Jika sudah mempelajari makrifat, minimal secara global, maka bolehlah belajar syariat. Meliputi shalat, zakat, haji, dan kewajiban-kewajiban lain dalam ilmu syariat Islam.
Ada cerita masyhur yang banyak dikutip oleh ulama, tentang ahli ibadah yang tak bermakrifat terlebih dahulu: Suatu ketika, ada ahli ibadah yang shalat dengan khusyuk. Tak lama kemudian, setan menghampiri ahli ibadah tersebut, dan mengatakan, “Saya sudah mengangkat semua kewajiban syariat darimu dan menghalalkan semua yang kularang padamu.” Mendengar hal itu, si ahli ibadah langsung mengiyakan. Hingga ia menutup umur dalam keadaan meninggalkan kewajiban-kewajiban dan larangan-larangan yang Allah tetapkan. Na’udzubillah.
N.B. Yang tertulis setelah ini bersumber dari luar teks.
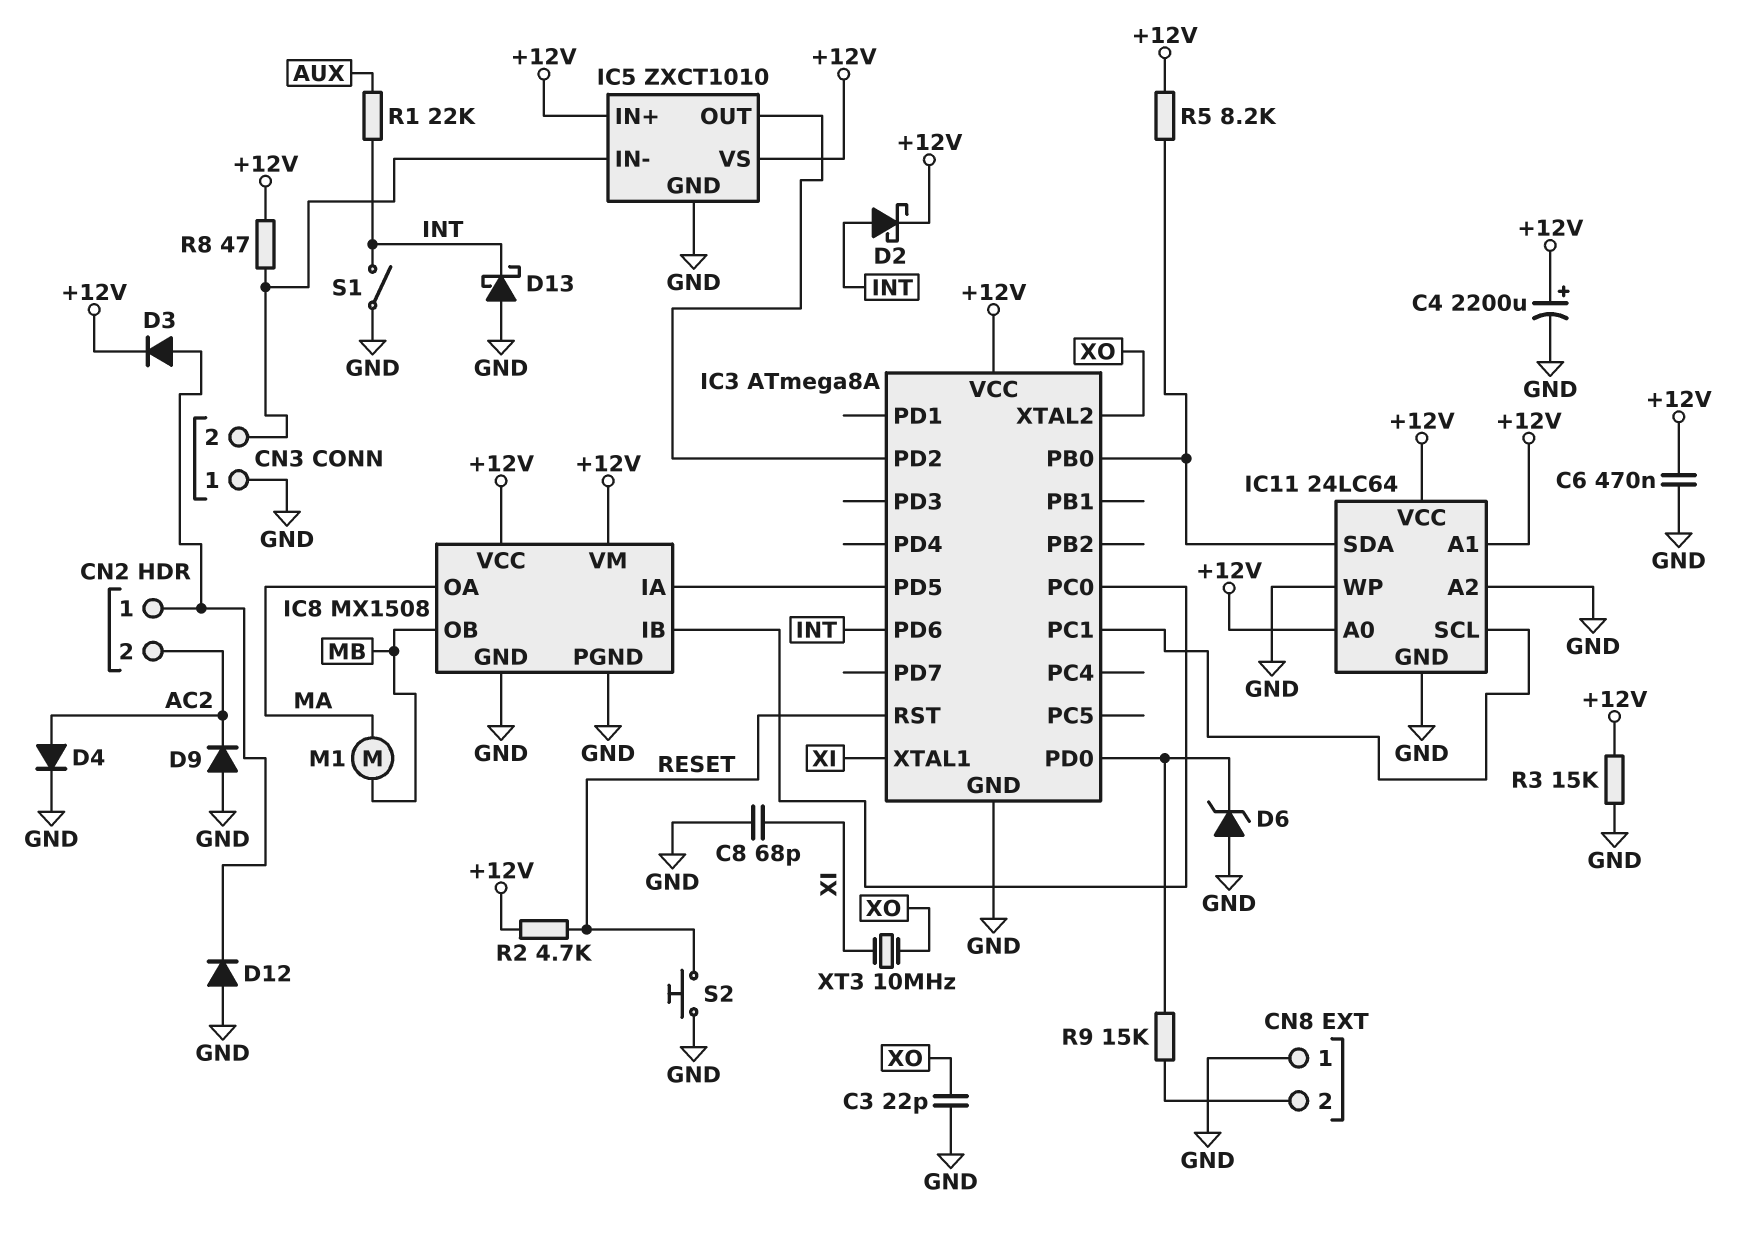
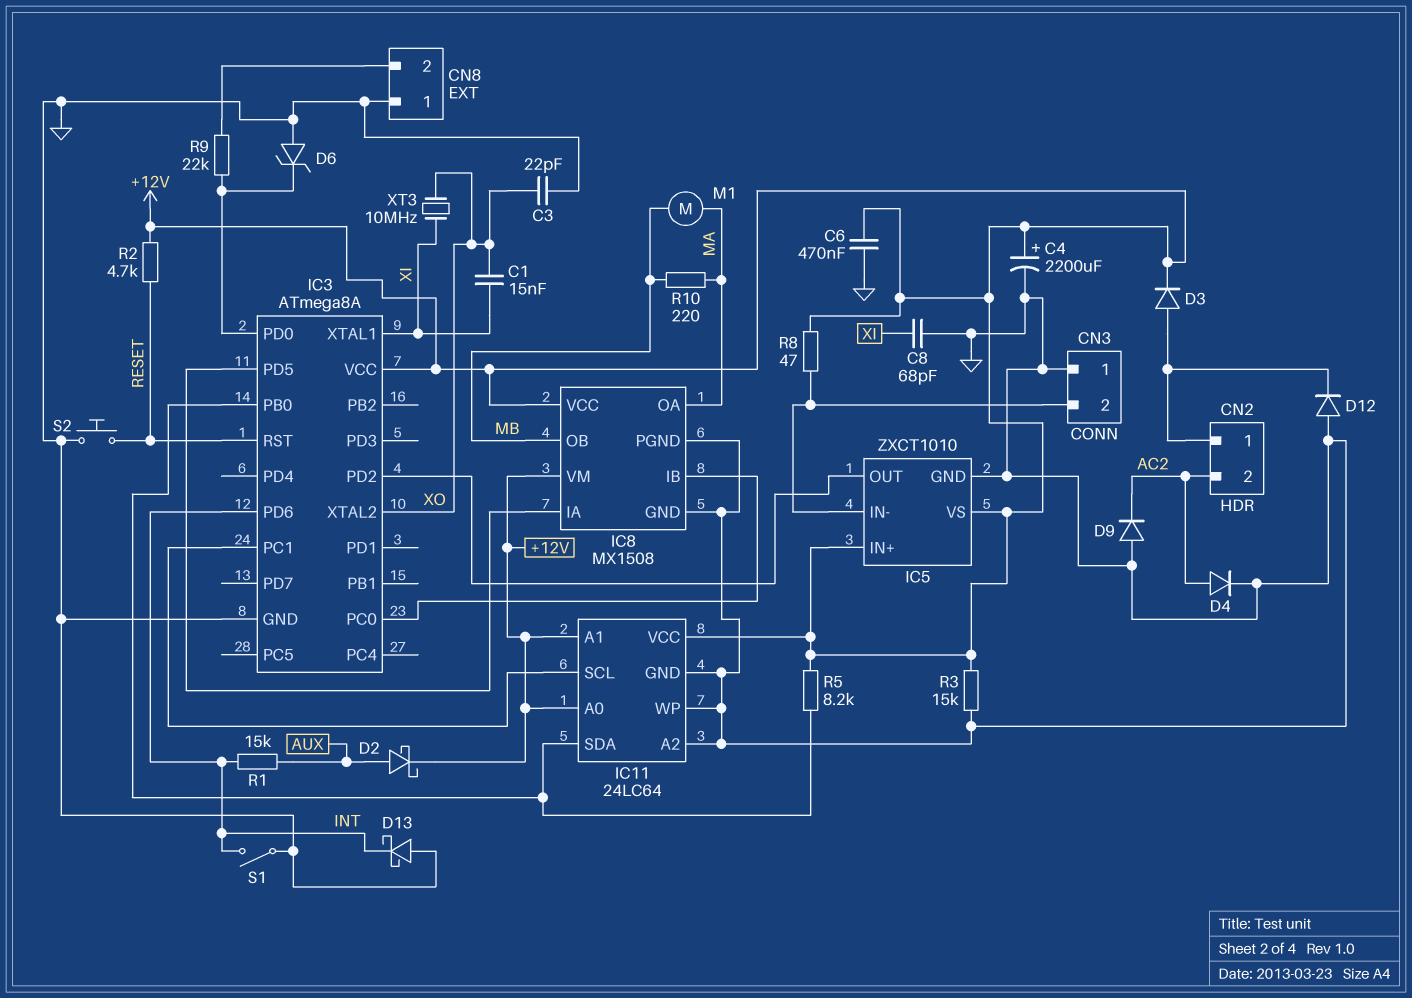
C1: none -> 15nF (XI, XO)
D2: schottky (A INT, K +12V) -> schottky (A AUX, K +12V)
R1: 22k (AUX, INT) -> 15k (AUX, INT)
R9: 15k (CN8/2, IC3/PD0) -> 22k (CN8/2, IC3/PD0)
R10: none -> 220 (MA, MB)

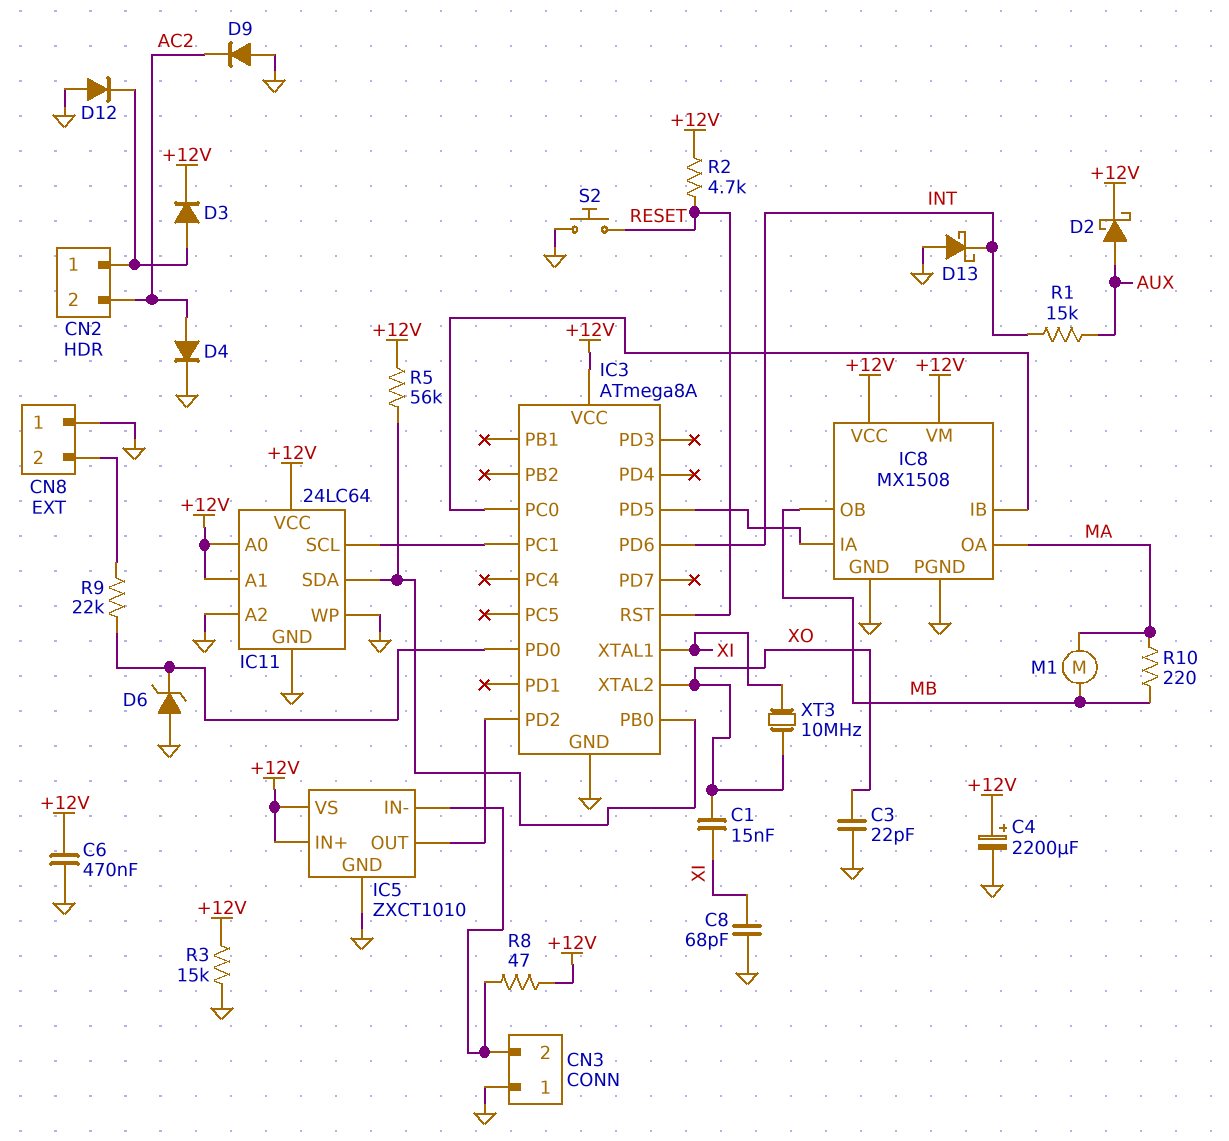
R5: 8.2k (+12V, IC3/PB0) -> 56k (+12V, IC3/PB0)
S1: switch (GND, INT) -> none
Oleh sebab itu, ulama sangat menekankan makrifat bagi orang mukalaf agar tahu, bahwa Allah memiliki sifat-sifat kesempurnaan. Pun, agar tak terjerumuskan dalam pemikiran yang tak sepantasnya bagi Allah. Sebab Allah memiliki sifat mukhalafatun lil-hawadits (berbeda dengan makhluk-Nya).
Baca Juga: ‘Dosa’ Sama dengan ‘Kufur’?
Hadratussyekh KH. Ahmad Nawawi bin Abdul Jalil dalam kitab al-Ma’man minadh-Dhalalah (hal. 17) menuturkan:
فَبِمَا ذَكَرْنَا عَلِمْتَ أَنَّهُ لَا بُدَّ لِكُلِّ مُكَلَّفٍ أَنْ يَعْرِفَ اللّهَ تَعَالَى رَبَّهُ وَمَعْبُوْدَهُ قَبْلَ الشُرُوْعِ فِيْ العِبَادَةِ بِأَنْ يَعْرِفَ أَوَّلًا ذَاتَهُ تَعَالَى وَصِفَاتِهِ وَأَفْعَالَهُ كَأَنْ يَعْرِفَ بِأَنَّ ذَاتَهُ تَعَالَى قَدِيْمٌ بَاقٍ مُخَالِفٌ لِلْحَوَادِثِ قَائِمٌ بِنَفْسِهِ وَاحِدٌ لَيْسَ مَعَهُ ثَانٍ وَأَنْ يَعْرِفَ صِفَاتِهِ الوَاجِبَةَ لَهُ تَعَالَى وَالْمُسْتَحِيْلَةَ وَاْلجَائِزَةَ كَأَنْ يَعْرِفَ بِأَنَّهُ يَجِبُ لَهُ تَعَالَى الوُجُوْدُ وَأَنَّ وُجُوْدَهُ قَدِيْمٌ بَاقٍ لَيْسَ لَهُ مِثْلٌ فَلَيْسَ كَوُجُوْدِ غَيْرِهِ تَعَالَى وَأَنْ يَعْرِفَ بِأَنَّ كُلَّ فِعْلٍ مِنْ الأَفْعَالِ بِخَلْقِ اللّهِ تَعَالَى وَاِرَادَتِهِ وَمَشِيْئَتِهِ ثُمَّ بَعْدَ ذَلِكَ لَا بُدَّ مِنْ مَعْرِفَةِ مَا تَصِحُّ بِهِ عِبَادَتُهُ وَمَا تُقْبَلُ بِهِ
“Dengan apa yang telah kami sebutkan, kamu tahu bahwa kewajiban orang mukalaf adalah mengetahui Tuhan yang ia sembah, sebelum mempelajari syariat. Jadi, kewajiban pertama adalah mengetahui zat, sfat, dan af’al Allah, seperti mengetahui bahwa Zat Allah Qadim, Baqa, berbeda dengan makhluk-Nya, berdiri sendiri, serta esa; tak ada satu pun yang menyekutuinya. Juga wajib juga bagi orang mukalaf untuk mengetahui sifat wajib, mustahil, dan jaiz bagi Allah, seperti mengetahui bahwa Allah wajib bersifat wujud, dan bahwa wujud Allah itu Qadim, Baqa, dan tak ada yang menyamai-Nya. Pun, wajib mengetahui bahwa af’al-Nya tak lepas dari penciptaan dan kehendak-Nya. Kemudian, barulah setelah itu mempelajari sesuatu yang dengannya ibadah bisa sah dan diterima.”